Current students


Section: Computer Science and Engineering

Major Research topic:
Meta Reinforcement Learning for Hyperpameter Tuning

Deep Reinforcement Learning (RL) methods have driven impressive advances in artificial intelligence in recent years, exceeding human performance in domains ranging from Atari to Go to no-limit poker. A RL agent interacts with its environment by observing its current state, choosing an action and obtaining a reward. The ultimate goal is to learn a policy of actions able to maximize the sum of rewards. Policy gradient methods are among the best techniques to solve complex control problems, but their application has several main drawbacks. At first, the algorithms are often parametrics, hence their performance is depending on the value of several hyperparameters (as, for example, the step size in the Stochastic Gradient Ascent).

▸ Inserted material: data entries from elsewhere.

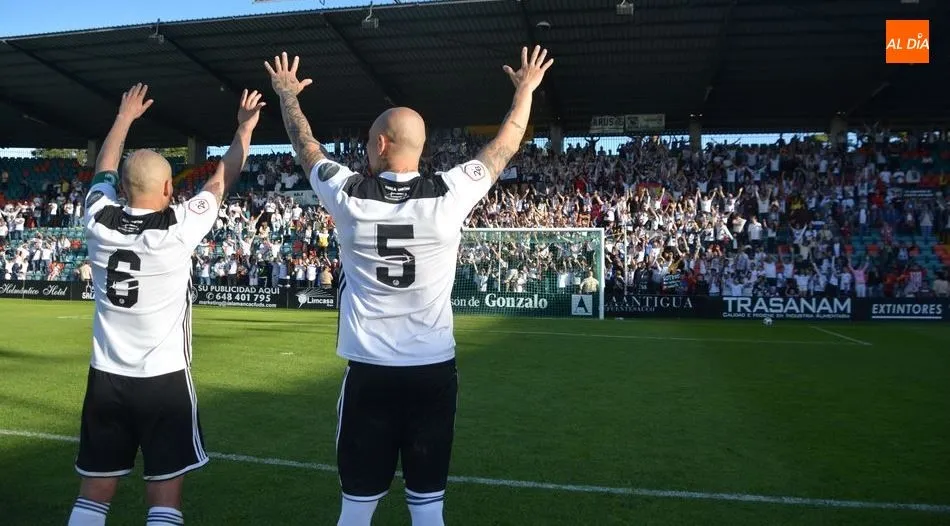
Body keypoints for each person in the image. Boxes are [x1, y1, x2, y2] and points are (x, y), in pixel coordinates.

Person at [265, 46, 553, 526]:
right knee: (428, 511)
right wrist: (525, 90)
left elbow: (305, 144)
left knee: (356, 512)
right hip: (432, 374)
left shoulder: (348, 192)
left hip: (371, 373)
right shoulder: (449, 192)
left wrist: (287, 95)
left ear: (380, 144)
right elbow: (505, 144)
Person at [66, 84, 265, 526]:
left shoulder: (97, 218)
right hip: (163, 382)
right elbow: (222, 177)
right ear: (169, 187)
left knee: (94, 494)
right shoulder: (178, 225)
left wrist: (123, 119)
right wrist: (245, 129)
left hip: (106, 379)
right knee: (163, 499)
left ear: (120, 187)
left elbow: (102, 169)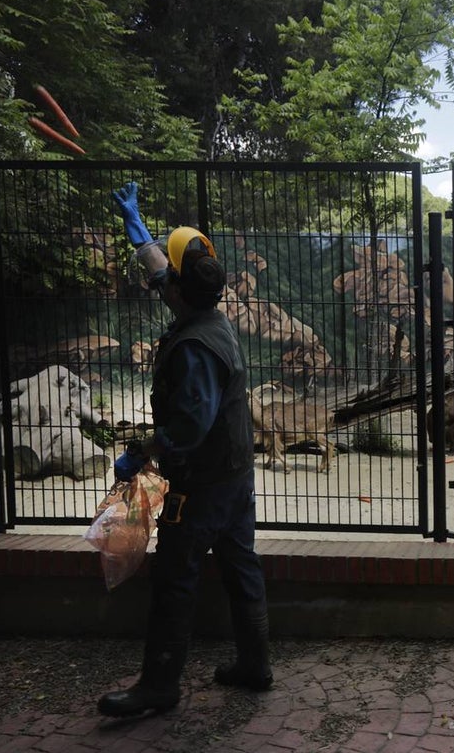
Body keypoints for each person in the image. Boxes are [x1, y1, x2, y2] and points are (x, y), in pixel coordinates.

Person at [97, 182, 272, 718]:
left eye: (166, 276)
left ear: (175, 289)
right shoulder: (209, 314)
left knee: (175, 577)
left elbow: (189, 427)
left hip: (202, 484)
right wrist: (137, 226)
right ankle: (254, 665)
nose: (160, 279)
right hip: (235, 476)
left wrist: (142, 452)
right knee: (242, 566)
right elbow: (161, 265)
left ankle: (159, 686)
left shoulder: (194, 347)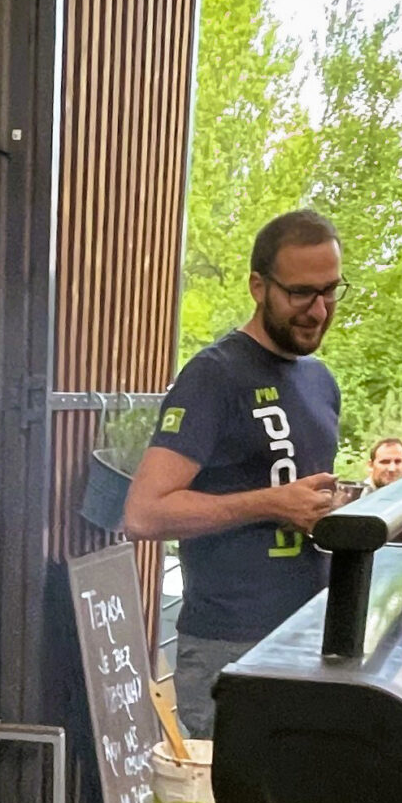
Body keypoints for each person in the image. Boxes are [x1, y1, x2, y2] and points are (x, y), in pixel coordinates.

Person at [125, 210, 343, 739]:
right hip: (230, 648)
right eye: (301, 293)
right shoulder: (214, 376)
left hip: (310, 639)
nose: (318, 310)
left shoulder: (321, 381)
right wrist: (269, 503)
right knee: (232, 798)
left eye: (330, 291)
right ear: (258, 286)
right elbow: (144, 513)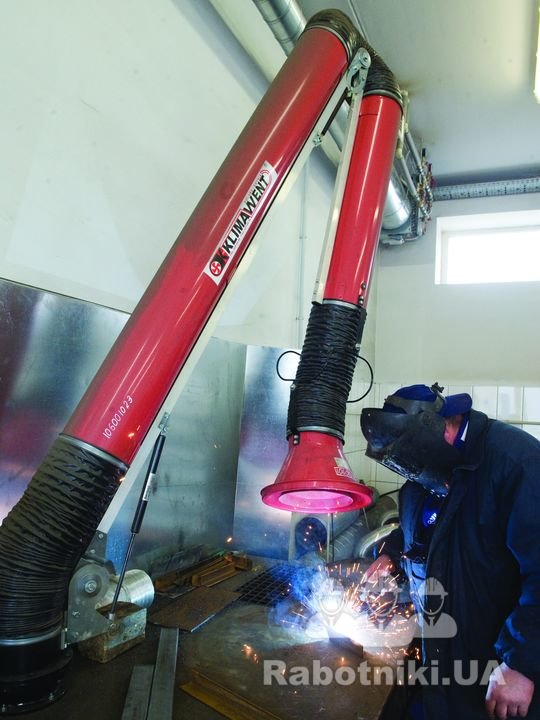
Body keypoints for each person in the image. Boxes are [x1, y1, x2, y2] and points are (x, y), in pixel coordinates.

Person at [360, 383, 540, 720]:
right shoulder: (426, 473)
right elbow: (429, 528)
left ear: (439, 427)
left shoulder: (517, 463)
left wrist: (523, 663)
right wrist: (392, 555)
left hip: (501, 672)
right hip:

In order to optimize the results, practitioners have to manually tune the settings of the algorithms with a trial-and-error procedure. This procedure can be transformed in a Meta Decision Process, where learning itself can be considered as a reward for RL algorithms. Another main concern with standard algorithms is related to the ability of the learnt models to generalize to different tasks. Meta Learning has the aim of designing models that can learn new skills and to rapidly adapt to new environments with few training examples. Current solutions for Meta Learning involve the consideration of a distance metric between tasks (Matching Networks, Context Embeddings), the application of recurrent neural architectures with explicit storage buffer or with different update speeds (Meta-RL, RL^2, MANN), or an External Learning Optimizer, which considers the search directions seen in different tasks (MAML, LSTM, Reptile). While these works are mainly devoted to the ability to generalize,  they are seldom used for hyperparameter tuning and learning optimization (Meta-SGD, Autonomous Optimization), and the theoretical research related to convergence properties of these method is very poor. The goal of this thesis is the development of Meta Reinforcement Learning techniques, with the ability to learning the best way to learn (and generalize) with strong theoretical guarantees.